* **Extracted records**:
-*-*-
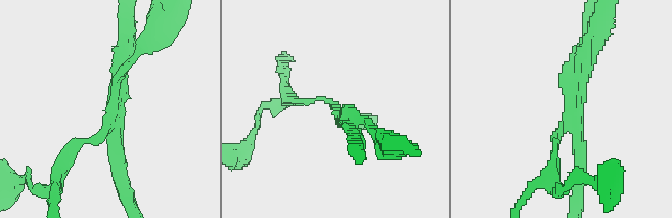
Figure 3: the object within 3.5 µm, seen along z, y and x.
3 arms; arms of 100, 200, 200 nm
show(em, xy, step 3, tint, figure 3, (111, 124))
-*-*-
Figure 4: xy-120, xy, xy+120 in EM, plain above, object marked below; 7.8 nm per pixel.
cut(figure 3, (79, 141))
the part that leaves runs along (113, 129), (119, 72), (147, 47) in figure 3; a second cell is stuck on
-*-*-
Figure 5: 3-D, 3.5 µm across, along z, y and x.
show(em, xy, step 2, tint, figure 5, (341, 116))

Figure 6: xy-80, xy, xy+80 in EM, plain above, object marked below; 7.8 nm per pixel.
-*-*-
* **What to produce**: What do the lines above say from the one containing "Figure 5: 3-D, 3.5" down to the one containing "Figure 6: xy-80, xy, xy+80"? Return them exactly, both end lines included, and only them.

* **The completed task**:
Figure 5: 3-D, 3.5 µm across, along z, y and x.
show(em, xy, step 2, tint, figure 5, (341, 116))

Figure 6: xy-80, xy, xy+80 in EM, plain above, object marked below; 7.8 nm per pixel.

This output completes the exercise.